One common source of confusing runtime bugs is auto-fixes from Biome, ESLint, or IDEs that rewrite this:

import { Command, Controller, Player } from '@open-core/framework/server'

into this:

import { Command, Controller, type Player } from '@open-core/framework/server'

or:

import type { Player } from '@open-core/framework/server'

This is not safe for OpenCore handler signatures when the imported symbol is a runtime-backed class.

Why this fails

import type is a TypeScript-only construct. It is erased from the emitted JavaScript output.

OpenCore decorators such as @Command() and server-side @OnNet() rely on runtime metadata emitted for decorated methods. For parameters like Player, the runtime needs the actual class value to exist when TypeScript emits design:paramtypes metadata.

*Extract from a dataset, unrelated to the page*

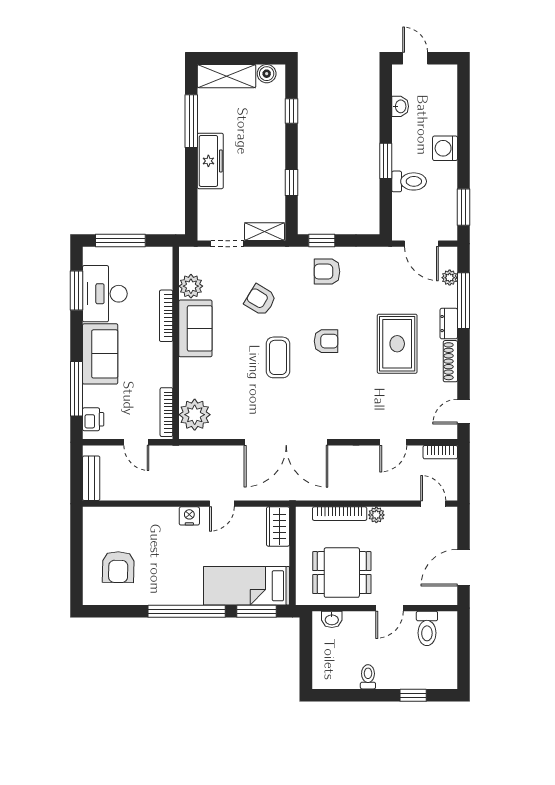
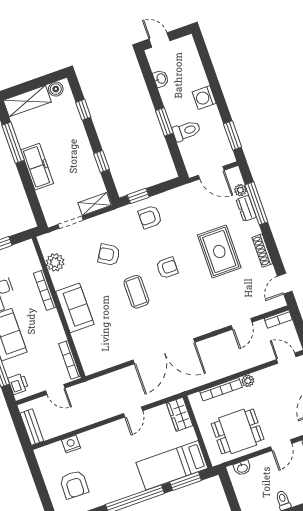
dresser: (449, 324) -> (246, 208), moved
sofa: (195, 328) -> (75, 308), moved
plant: (195, 415) -> (91, 355), removed
nightstand: (189, 516) -> (71, 444), moved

If Player is imported with import type, the class value does not exist in the build output. That can cause metadata to degrade or point to a non-usable fallback value, which breaks the framework's ability to understand the handler signature correctly.

Affected cases

This is especially important for handler signatures that expect framework runtime objects, for example:

@Command('heal')
heal(player: Player) {}

@OnNet('bank:deposit')
deposit(player: Player, amount: number) {}

The same rule applies to other complex runtime-backed classes and values that must exist at runtime, not only Player.

Examples include framework entities, rich payload classes, and any value used by decorator-driven metadata that depends on a real JavaScript constructor.

Safe rule

Use normal value imports for runtime-backed framework classes in decorated signatures:

import { Command, Controller, OnNet, Player } from '@open-core/framework/server'

Only use import type for symbols that are truly type-only and are not needed at runtime.

Recommendation

If your formatter or linter keeps applying this rewrite automatically:

  • disable the auto-fix for that import
  • keep Player as a normal import
  • review similar fixes on other complex framework classes before accepting them

When in doubt, prefer a normal import in decorator-based handler signatures.